Directions >>
1 – From the mailing list message below, reproduce word for word the passage starting at "On Mon, Jul" and ending at "some head scratching.".
2 – Translate this sentence from the mailing list message below into Spanish: "I am very interested in posts like this because they have bearing on my hardware choices et cetera, but a lot of less-savvy users may find themselves baffled a bit."

Page excerpt >>
◆ ◆ ◆ ◆
On the other hand, this sort of post is a very good reason to keep
yoshimi-devel around :-)  I am very interested in posts like this because
they have bearing on my hardware choices et cetera, but a lot of less-savvy
users may find themselves baffled a bit.

J.E.B.

On Mon, Jul 20, 2015 at 6:28 PM, Will Godfrey <willgodf...@musically.me.uk>
wrote:

> OK, I think I've got it sorted now, but it took some head scratching.
>
> When Paul first wrote Zyn, the vast majority of sound chipsets were 16 bit,
> with a smattering of 8 bit ones still around. However things move on, and
> almost all modern ones are 24 bit. But, ALSA doesn't look at the card. It
> looks
> at the *driver*, and it seems that modern drivers are 32 bit.
>
> I have access to four completely different machines spanning more than
> seven
> years. All the motherboard drivers support 32 bit audio. They also seem to
> support 16 bit - probably for CDs. The drivers for both my external cards
> also
> support 32 bit but don't support 16 bit.
◆ ◆ ◆ ◆
Given information >>
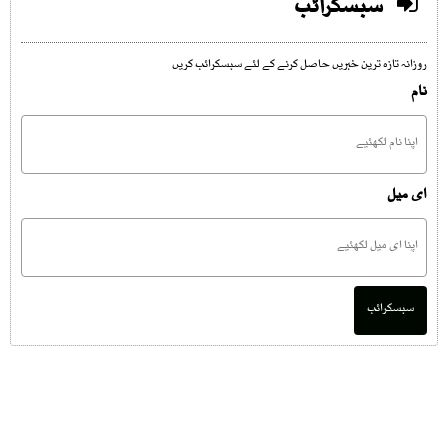
سبسکرائب
روزانہ تازہ ترین خبریں حاصل کرنے کے لئے سبسکرائب کریں
نام
ای میل
سبسکرائب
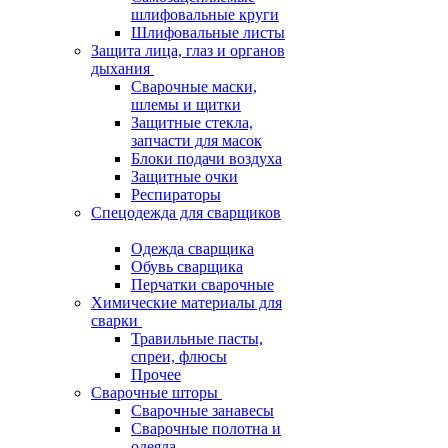
шлифовальные круги
Шлифовальные листы
Защита лица, глаз и органов
дыхания
Сварочные маски,
шлемы и щитки
Защитные стекла,
запчасти для масок
Блоки подачи воздуха
Защитные очки
Респираторы
Спецодежда для сварщиков
Одежда сварщика
Обувь сварщика
Перчатки сварочные
Химические материалы для
сварки
Травильные пасты,
спреи, флюсы
Прочее
Сварочные шторы
Сварочные занавесы
Сварочные полотна и
одеяла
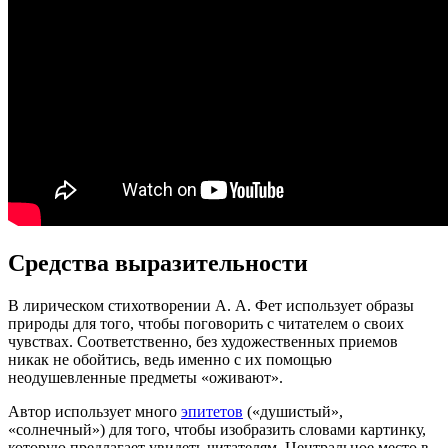
Средства выразительности
В лирическом стихотворении А. А. Фет использует образы
природы для того, чтобы поговорить с читателем о своих
чувствах. Соответственно, без художественных приемов
никак не обойтись, ведь именно с их помощью
неодушевленные предметы «оживают».
Автор использует много
эпитетов
(«душистый»,
«солнечный») для того, чтобы изобразить словами картинку,
которую предлагает увидеть читателям. Центральное место в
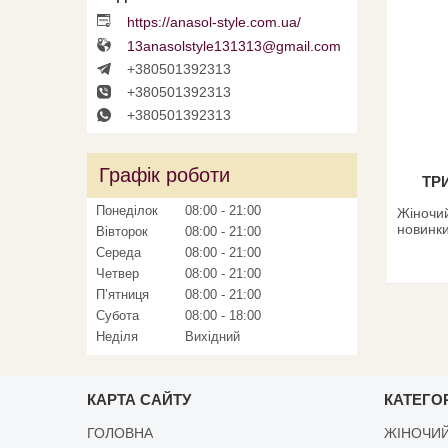
https://anasol-style.com.ua/
13anasolstyle131313@gmail.com
+380501392313
+380501392313
+380501392313
Графік роботи
ТР
Понеділок
08:00
21:00
Жіночий
новинки
Вівторок
08:00
21:00
Середа
08:00
21:00
Четвер
08:00
21:00
Пʼятниця
08:00
21:00
Субота
08:00
18:00
Неділя
Вихідний
КАРТА САЙТУ
КАТЕГОР
ГОЛОВНА
ЖІНОЧИЙ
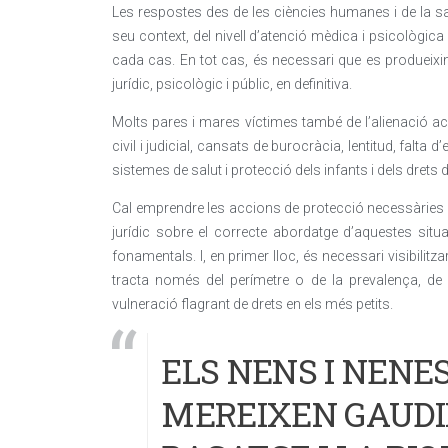
Les respostes des de les ciències humanes i de la sa
seu context, del nivell d’atenció mèdica i psicològica 
cada cas. En tot cas, és necessari que es produeixin
jurídic, psicològic i públic, en definitiva.
Molts pares i mares víctimes també de l’alienació ac
civil i judicial, cansats de burocràcia, lentitud, falta d
sistemes de salut i protecció dels infants i dels drets d
Cal emprendre les accions de protecció necessàries i é
jurídic sobre el correcte abordatge d’aquestes sit
fonamentals. I, en primer lloc, és necessari visibilit
tracta només del perímetre o de la prevalença, de
vulneració flagrant de drets en els més petits.
ELS NENS I NENE
MEREIXEN GAUDIR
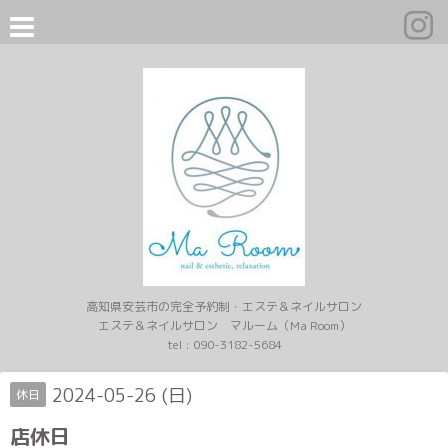
高知県安芸市の完全予約制・エステ＆ネイルサロン
エステ＆ネイルサロン マルーム（Ma Room）
tel :
090-3182-5684
2024-05-26 (日)
休日
店休日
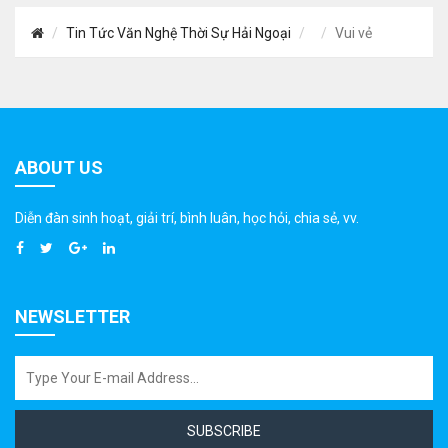
Tin Tức Văn Nghệ Thời Sự Hải Ngoại
Vui vẻ
ABOUT US
Diễn đàn sinh hoạt, giải trí, bình luân, học hỏi, chia sẻ, vv.
NEWSLETTER
SUBSCRIBE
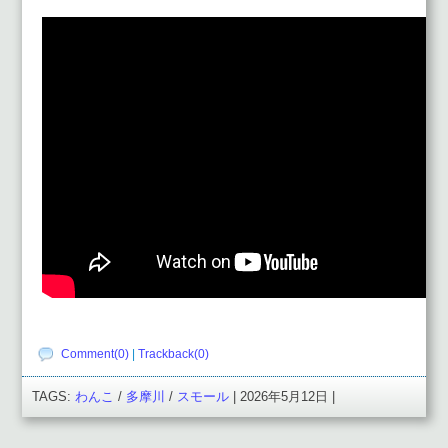
Comment(0)
|
Trackback(0)
TAGS:
わんこ
/
多摩川
/
スモール
| 2026年5月12日 |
◆ ◆ ◆ ◆
Responses by task >>
1 –
On Mon, Jul 20, 2015 at 6:28 PM, Will Godfrey <willgodf...@musically.me.uk>
wrote:

> OK, I think I've got it sorted now, but it took some head scratching.

2 – Me interesan mucho las publicaciones como esta porque influyen en mis decisiones sobre hardware, etcétera, pero muchos usuarios menos expertos podrían quedar un poco desconcertados.